A leading insurance law firm says the industry must re-examine the issue of rehabilitation fraud after the suspension of a physiotherapist by health regulators.
Adeyinka Adeshina was suspended from the practitioner's register on an interim basis for 18 months following a hearing in November at the Health & Care Professions Tribunal. The panel heard that Adeshina was already serving an 11-month suspension following a conviction for possessing counterfeit currency. He then signed a statement in civil proceedings saying his company, Physique Rehab Ltd, had received a referral from a Manchester-based medical reporting organisation to carry out a phone assessment during that period.
He subsequently provided 10 physiotherapy sessions for a teenage girl who had been injured in a road traffic accident – each session by telephone and with the assistance of an interpreter.
The panel said it had seen statements signed by the girl’s mother saying her daughter had received no physiotherapy and had never spoken to or met Adeshina.

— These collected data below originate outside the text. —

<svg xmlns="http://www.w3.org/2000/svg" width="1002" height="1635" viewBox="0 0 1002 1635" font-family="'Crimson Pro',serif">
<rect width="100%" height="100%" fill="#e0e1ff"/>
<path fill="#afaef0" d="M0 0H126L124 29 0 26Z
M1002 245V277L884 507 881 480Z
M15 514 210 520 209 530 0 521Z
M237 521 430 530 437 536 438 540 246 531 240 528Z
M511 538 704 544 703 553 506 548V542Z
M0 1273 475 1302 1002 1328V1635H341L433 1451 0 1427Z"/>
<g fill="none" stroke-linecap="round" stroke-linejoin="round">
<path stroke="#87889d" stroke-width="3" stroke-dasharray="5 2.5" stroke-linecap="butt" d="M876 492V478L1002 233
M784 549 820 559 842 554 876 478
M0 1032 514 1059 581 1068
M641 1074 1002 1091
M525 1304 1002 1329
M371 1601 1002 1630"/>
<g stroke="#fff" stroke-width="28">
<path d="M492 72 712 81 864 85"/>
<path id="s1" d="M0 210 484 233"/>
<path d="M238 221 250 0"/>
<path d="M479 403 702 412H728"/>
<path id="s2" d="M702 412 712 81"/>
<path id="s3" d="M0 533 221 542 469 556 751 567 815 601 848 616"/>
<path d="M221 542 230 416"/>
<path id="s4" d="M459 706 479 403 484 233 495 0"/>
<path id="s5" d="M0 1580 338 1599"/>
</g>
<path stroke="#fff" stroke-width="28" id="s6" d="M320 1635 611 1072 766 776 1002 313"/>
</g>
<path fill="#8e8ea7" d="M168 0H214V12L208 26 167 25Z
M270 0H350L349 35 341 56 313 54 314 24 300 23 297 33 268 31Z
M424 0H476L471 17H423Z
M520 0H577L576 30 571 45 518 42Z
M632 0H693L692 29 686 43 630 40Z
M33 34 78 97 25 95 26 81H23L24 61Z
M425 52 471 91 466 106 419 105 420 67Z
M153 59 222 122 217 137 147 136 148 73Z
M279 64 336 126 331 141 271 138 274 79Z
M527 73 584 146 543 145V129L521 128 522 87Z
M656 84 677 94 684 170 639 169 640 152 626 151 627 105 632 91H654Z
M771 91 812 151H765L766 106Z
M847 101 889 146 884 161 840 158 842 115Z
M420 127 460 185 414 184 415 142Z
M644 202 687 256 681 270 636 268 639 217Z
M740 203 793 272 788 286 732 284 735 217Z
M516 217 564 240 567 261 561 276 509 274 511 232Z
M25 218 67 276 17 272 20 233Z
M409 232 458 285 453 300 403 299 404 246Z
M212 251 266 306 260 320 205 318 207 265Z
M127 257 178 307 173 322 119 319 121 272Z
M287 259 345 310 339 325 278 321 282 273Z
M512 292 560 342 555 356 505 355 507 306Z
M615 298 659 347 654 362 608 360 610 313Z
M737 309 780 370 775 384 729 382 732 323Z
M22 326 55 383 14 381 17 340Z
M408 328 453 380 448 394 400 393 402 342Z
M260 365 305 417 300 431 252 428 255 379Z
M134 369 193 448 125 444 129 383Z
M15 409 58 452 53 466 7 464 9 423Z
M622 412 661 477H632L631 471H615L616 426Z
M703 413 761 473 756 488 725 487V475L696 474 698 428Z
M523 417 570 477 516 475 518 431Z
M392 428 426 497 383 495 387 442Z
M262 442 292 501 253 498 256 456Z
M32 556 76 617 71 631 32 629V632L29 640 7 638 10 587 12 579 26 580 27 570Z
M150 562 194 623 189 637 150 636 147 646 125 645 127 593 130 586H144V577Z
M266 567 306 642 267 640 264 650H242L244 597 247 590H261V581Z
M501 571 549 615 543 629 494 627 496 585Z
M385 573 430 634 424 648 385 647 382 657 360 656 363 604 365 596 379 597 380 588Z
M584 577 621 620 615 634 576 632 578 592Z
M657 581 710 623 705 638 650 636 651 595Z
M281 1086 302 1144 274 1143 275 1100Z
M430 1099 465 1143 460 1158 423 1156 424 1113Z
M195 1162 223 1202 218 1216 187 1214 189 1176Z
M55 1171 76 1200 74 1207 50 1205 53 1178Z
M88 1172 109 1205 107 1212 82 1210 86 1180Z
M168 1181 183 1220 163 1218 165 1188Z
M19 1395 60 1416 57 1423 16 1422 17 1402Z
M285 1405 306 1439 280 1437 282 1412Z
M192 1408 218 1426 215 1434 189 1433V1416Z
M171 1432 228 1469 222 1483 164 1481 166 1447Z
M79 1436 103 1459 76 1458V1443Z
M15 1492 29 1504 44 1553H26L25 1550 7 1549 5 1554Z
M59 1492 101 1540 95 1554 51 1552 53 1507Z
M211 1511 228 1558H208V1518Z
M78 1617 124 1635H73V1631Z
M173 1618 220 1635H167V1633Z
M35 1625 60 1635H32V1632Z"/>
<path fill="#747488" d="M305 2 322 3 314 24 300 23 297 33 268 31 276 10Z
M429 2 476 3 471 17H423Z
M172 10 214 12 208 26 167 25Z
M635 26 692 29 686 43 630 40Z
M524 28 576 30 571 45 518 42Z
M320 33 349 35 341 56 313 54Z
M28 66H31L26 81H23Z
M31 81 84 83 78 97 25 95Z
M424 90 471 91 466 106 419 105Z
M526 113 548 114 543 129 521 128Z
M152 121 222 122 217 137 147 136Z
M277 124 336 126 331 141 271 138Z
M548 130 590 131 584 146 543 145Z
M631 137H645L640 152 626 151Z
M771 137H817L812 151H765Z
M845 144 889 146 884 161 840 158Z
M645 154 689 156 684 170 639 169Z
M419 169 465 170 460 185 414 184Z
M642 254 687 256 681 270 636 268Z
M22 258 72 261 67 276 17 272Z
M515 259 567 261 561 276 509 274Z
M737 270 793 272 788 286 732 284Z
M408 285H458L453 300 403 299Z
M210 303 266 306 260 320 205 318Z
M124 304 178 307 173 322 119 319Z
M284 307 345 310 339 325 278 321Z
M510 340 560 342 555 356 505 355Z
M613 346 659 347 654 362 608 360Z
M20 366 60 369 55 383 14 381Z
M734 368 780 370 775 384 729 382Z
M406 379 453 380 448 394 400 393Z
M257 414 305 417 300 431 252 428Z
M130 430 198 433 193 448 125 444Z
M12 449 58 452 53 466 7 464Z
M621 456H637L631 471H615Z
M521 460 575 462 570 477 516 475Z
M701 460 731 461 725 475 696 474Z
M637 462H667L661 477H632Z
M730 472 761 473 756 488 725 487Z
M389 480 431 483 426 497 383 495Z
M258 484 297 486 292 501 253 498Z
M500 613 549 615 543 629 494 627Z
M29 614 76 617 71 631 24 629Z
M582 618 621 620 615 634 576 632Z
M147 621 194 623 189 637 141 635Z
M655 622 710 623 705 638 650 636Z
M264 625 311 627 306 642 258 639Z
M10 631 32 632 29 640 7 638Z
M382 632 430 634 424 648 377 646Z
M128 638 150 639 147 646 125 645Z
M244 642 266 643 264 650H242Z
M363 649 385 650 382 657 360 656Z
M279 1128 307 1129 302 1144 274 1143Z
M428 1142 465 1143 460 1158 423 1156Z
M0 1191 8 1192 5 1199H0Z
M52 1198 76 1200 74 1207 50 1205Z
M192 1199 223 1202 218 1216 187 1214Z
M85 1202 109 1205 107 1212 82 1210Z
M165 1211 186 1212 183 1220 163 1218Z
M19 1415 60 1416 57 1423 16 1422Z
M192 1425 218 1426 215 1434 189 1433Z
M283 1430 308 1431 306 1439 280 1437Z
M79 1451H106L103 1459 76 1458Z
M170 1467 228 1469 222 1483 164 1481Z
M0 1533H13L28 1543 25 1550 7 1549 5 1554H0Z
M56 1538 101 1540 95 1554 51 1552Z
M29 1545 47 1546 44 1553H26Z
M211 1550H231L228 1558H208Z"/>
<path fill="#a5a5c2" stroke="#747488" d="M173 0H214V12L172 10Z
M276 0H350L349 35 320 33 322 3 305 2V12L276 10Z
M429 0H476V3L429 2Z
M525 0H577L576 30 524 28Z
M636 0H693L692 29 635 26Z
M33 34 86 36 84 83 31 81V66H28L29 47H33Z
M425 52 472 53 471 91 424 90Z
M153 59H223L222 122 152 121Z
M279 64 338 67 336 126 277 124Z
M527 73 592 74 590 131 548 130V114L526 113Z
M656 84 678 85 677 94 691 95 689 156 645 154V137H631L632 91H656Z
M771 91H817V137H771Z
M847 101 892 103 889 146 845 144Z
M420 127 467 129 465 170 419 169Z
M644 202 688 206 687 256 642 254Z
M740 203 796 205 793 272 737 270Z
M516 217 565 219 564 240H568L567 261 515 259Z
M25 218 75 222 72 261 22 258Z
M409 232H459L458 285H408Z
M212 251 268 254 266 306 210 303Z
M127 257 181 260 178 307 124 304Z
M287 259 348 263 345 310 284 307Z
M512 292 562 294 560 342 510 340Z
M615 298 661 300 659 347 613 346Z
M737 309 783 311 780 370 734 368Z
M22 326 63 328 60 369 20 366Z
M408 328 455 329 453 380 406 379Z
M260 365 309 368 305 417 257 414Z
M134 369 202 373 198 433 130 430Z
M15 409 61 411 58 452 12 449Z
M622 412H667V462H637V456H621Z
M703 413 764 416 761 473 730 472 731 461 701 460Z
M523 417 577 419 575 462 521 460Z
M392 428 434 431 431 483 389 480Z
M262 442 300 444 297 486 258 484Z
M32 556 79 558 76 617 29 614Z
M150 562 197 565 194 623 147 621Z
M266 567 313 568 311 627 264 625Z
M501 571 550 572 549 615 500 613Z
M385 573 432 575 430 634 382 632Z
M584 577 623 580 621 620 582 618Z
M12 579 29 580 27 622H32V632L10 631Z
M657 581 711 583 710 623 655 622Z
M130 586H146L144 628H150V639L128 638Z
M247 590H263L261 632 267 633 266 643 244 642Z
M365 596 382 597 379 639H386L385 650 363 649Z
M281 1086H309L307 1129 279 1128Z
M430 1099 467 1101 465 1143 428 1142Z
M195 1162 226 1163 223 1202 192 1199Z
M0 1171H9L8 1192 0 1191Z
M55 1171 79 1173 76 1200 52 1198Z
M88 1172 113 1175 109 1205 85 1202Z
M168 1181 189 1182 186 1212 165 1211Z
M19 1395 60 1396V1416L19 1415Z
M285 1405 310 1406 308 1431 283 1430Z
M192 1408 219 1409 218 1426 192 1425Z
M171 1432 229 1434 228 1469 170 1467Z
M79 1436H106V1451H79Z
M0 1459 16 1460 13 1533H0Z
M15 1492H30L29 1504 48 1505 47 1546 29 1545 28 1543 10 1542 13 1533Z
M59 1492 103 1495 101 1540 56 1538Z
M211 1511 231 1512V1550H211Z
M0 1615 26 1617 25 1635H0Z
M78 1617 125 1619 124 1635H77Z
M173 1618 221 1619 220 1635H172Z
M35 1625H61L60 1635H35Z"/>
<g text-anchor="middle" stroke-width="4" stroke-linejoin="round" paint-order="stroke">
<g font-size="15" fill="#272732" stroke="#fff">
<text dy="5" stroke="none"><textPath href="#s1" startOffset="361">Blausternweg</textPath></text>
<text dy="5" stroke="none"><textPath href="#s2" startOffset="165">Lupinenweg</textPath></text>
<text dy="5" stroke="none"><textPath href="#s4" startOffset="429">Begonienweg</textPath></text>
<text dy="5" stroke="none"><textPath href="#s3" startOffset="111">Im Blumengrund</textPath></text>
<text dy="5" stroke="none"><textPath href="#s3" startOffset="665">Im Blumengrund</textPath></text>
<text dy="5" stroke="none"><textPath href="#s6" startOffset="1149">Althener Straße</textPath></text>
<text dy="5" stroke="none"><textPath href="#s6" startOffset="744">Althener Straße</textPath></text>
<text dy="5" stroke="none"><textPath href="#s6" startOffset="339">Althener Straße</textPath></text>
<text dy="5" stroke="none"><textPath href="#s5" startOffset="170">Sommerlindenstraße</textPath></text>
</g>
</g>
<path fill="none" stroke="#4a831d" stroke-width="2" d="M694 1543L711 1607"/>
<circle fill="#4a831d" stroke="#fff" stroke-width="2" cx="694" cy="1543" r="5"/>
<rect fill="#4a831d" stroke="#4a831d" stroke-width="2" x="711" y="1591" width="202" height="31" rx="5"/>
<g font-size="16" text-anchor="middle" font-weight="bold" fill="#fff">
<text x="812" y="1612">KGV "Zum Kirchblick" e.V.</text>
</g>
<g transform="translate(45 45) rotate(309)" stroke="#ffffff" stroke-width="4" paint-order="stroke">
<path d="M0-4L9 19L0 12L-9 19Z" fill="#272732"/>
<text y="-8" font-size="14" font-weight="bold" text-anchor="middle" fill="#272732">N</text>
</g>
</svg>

The physio maintained he had not provided treatment whilst subject to a suspension order and had contracted that work to others. He said it was ‘common practice’ for practitioners to carry out treatment without ever physically examining the patient – a suggestion the panel did not accept.
Adeshina had been reported to health regulators by national firm Keoghs, which acted on behalf of Mulsanne Insurance, the firm handling the rehabilitation claim.
Matthew Ruck strategy lead for Keoghs’ healthcare-enabled fraud team, said: ‘There is no doubt that claims layering via medical professionals is a large problem when dealing with insurance fraud. Whether they are enabling or instigating, it is vital that the industry takes a close look at suspicious treatments.’
The government had previously shown an inclination to examine the issue of rehabilitation claims when it consulted on soft tissue injuries towards the end of 2016.
At the time of the consultation, the Ministry of Justice said that a situation was developing where some solicitors own and refer all their work to their own rehabilitation providers, akin to the practice of owning and referring all their medical report writing in soft tissue injury cases to their own medical reporting organisation.
There were further concerns that it was becoming common for solicitors and insurers to have contracts with private rehabilitation organisations to provide clients with rehabilitation following a personal injury. Anecdotal evidence indicated that such relationships are being exploited to exaggerate the rehabilitation needed .
Despite such concerns, the government has yet to publish any response to this element of the consultation, with other personal injury reforms also on hold following the withdrawal of the Prisons and Courts Bill last summer.